The native app framework is in public preview on AWS. Snowflake is also working to make monetization a breeze for app developers by enabling Snowflake users to spend their pre-purchased Snowflake credits on these native apps.
“So this allows both data providers and application providers to tap into that and not have to go through their own procurement process and not have to find a separate budget,” Child said. “So we think this is really going to enable a lot of these developers and data providers to get access to customers in a much faster way, all while staying within the Snowflake ecosystem.”
Snowpark Container Services
Snowflake gave customers the capability to run non-SQL code–mostly Python and Java applications–within its Snowpark offering, which it launched in 2021. This year, the company is building Snowpark out with new container services.
The idea behind Snowpark container services is to enable Snowflake customers to tap into a large catalog of third-party software and apps that they can run in their Snowflake environment, the company said. According to Snowflake, it could bring in large language models (LLMs), data science notebooks, and MLOps tools, among others.
“We’re continuing to make investment into the libraries and the runtime to help you to really deploy and process non-SQL code on the Snowflake platform for data pipeline and machine learning use cases and native applications and more,” Snowflake Product Manager Torsten Grabs said during the press conference.
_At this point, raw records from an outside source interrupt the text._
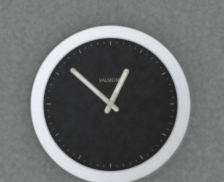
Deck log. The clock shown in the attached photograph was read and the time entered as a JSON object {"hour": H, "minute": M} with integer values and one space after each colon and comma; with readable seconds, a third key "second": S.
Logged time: {"hour": 12, "minute": 52}
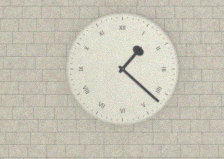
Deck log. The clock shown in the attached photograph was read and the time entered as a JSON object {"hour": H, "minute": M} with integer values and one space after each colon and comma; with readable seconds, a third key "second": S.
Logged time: {"hour": 1, "minute": 22}
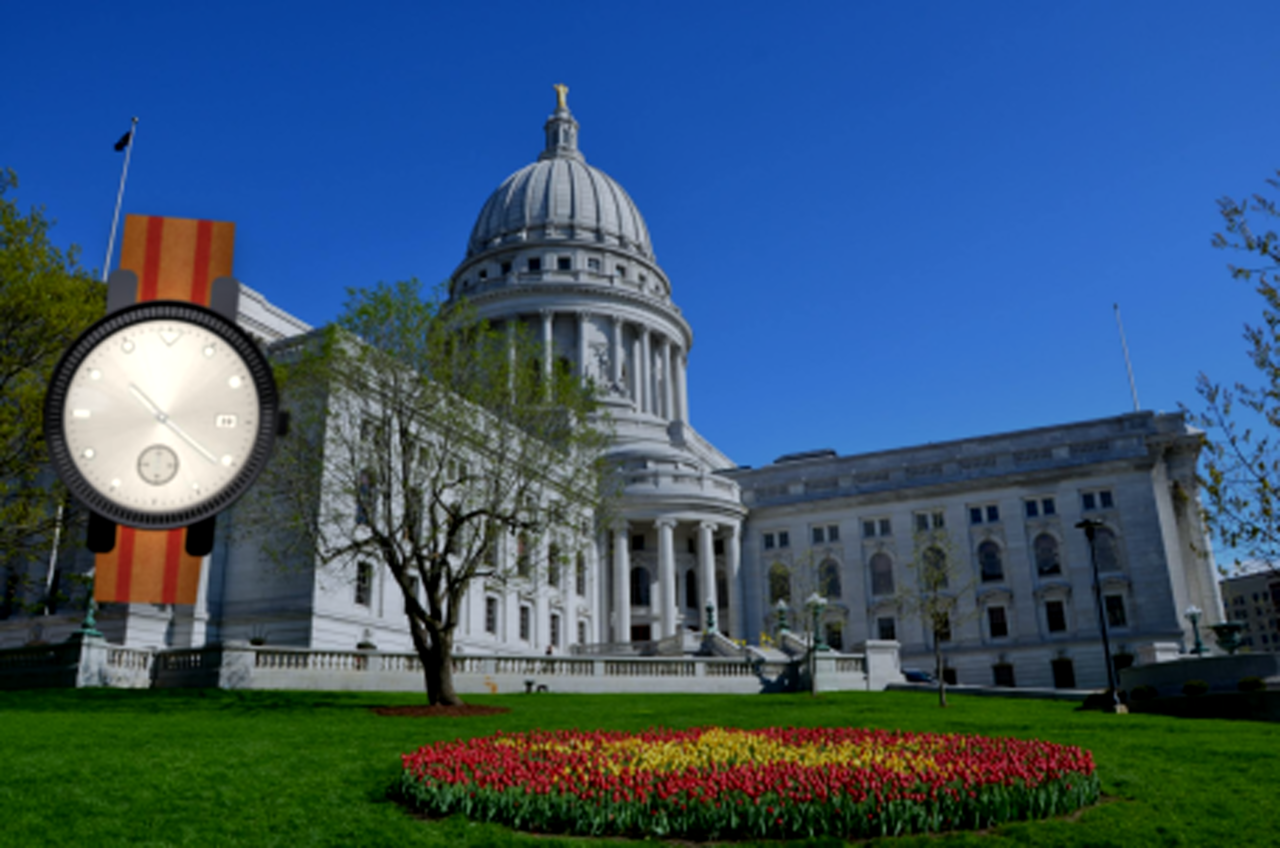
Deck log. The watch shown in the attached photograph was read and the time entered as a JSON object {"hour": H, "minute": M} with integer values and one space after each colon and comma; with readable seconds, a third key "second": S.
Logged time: {"hour": 10, "minute": 21}
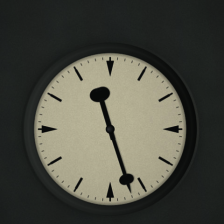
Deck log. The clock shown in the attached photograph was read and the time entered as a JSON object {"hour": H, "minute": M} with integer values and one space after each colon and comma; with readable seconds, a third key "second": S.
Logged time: {"hour": 11, "minute": 27}
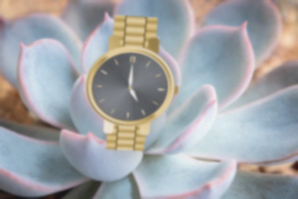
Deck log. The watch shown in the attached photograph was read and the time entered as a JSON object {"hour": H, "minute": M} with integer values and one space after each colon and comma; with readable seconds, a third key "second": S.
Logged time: {"hour": 5, "minute": 0}
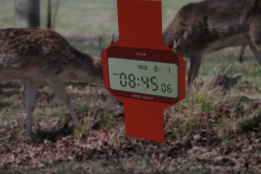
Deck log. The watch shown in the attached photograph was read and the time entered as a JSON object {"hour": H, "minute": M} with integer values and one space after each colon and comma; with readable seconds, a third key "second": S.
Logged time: {"hour": 8, "minute": 45, "second": 6}
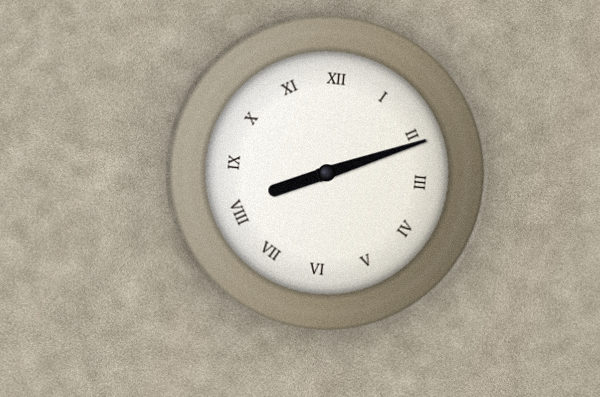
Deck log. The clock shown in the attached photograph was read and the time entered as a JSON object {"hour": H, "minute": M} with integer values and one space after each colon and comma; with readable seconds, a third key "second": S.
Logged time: {"hour": 8, "minute": 11}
The company also unveiled public preview of new Snowpark ML APIs that it says will provide for more efficient model development, as well as private preview of a Snowpark Model Registry for scalable MLOps. Finally, the company will soon have a public preview of Streamlit in Snowflake, which will turn models into interactive apps and bring advanced streaming capabilities.
“Our goal here is to provide support for Streamlit running on completely native within Snowflake,” Grabs said. “You’re end-to-end application can deliver compelling visualization into activity through Streamlit while never leaving the secure boundary of your Snowflake account.”